Biraz daha detaylı inceleyince uyanış yaşıyorum. Kolonlar ile yerden yükseltilen ve bu kolonların tepesinde farelerin oraya ulaşmasını engellemek için konulan disk gibi taş parçalarıyla ve içindeki mahsüllerin havalanması için boşluklu bırakılmış ana duvarlarıyla aslında karşımda bir Doğu Karadeniz serenderi duruyor! Çiftçiliğin kapitalizme yenilmesiyle Doğu Karadeniz'deki akrabaları gibi hórreo'lar da çoğunlukla artık kullanılmıyor. Peyzajın bir parçası olarak kenarda durur olmuşlar günümüzde. İspanya'nın kuzey bölgesinde birçok yerde görülen bu ambarlar, bölgesine göre gerek geometri, gerekse malzeme, büyüklük ve yükseklik olarak çeşitlilik gösteriyor. Combarro'daki horreo'lar bizim serenderlerimize kıyasla oldukça küçük ve daha alçak.

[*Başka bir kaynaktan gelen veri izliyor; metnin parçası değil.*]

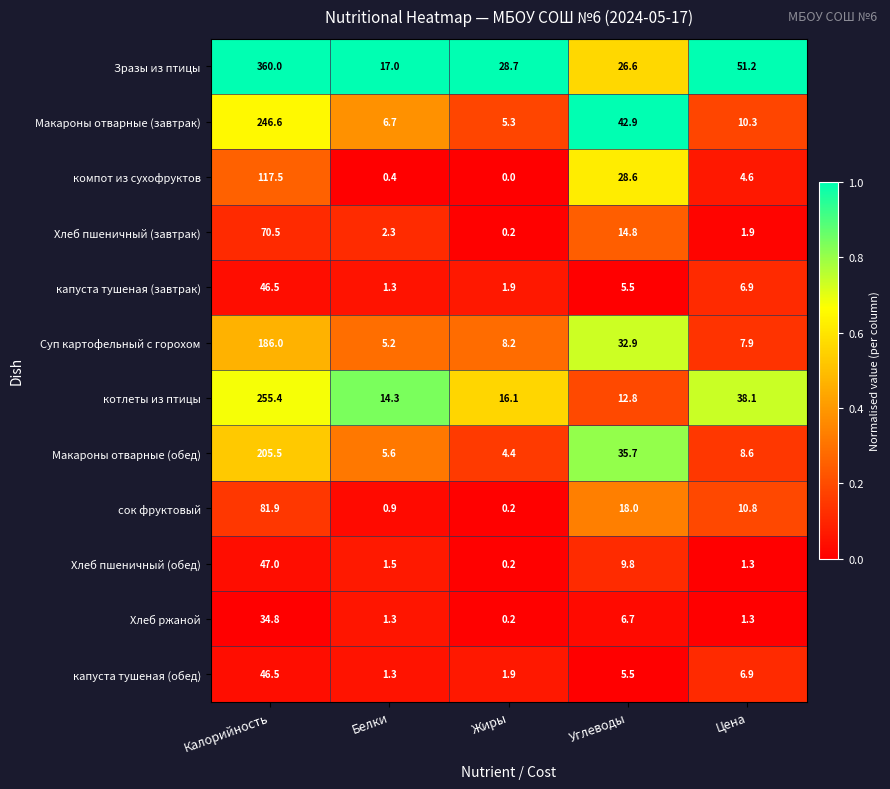

Which category has the lowest value across all series?

Жиры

Galiçya bölgesi belki de sırf deniz mahsulüne doymak için bile ziyaret edebileceğiniz bir bölge; yengeç, midye, karides ve eminim ki daha önce görmediğiniz birçok deniz mahsülü de dahil olmak üzere seçenek çok geniş. Gidince geleneksel lezzetleri ahtapot ve ızgara sardalyayı denemeyi unutmayın!
Festivaller ülkesi İspanya'da tabii ki bu küçük yerleşimde bile her yıl büyük bir şamatayla kutlanılan festivaller düzenleniyor. 16 Temmuz'da El Carmen'e adanmış festivalde; kayıklar, çiçekler ve bayraklarla süslenirken, 15 Ağustos'taki midye festivalinde büyük ihtimalle midyelere yerel biraları Estrella de Galicia eşlik ediyor. Tabii ki Galiçya'nın geleneksel içkisi kahve likörü de ön sıralarda yerini alıyordur.
Bu sevimli balıkçı kasabasında bulunmama, beni gezdiren yerel arkadaşlarım sebep oluyor. Kim bilir belki ben de sizin sebebiniz olurum! İspanya'da tatilinizi biraz uzun tutuyorsanız veya ikinci, üçüncü İspanya çıkarmanızda bulunuyorsanız Galiçya bölgesi; müthiş doğası, enfes deniz mahsülleri, tarihi şehirleri (misal; Santiago de Compostela) hatta yağmuru için bile ziyaret edilmesi gereken bir bölge. Aklınızda bulunsun!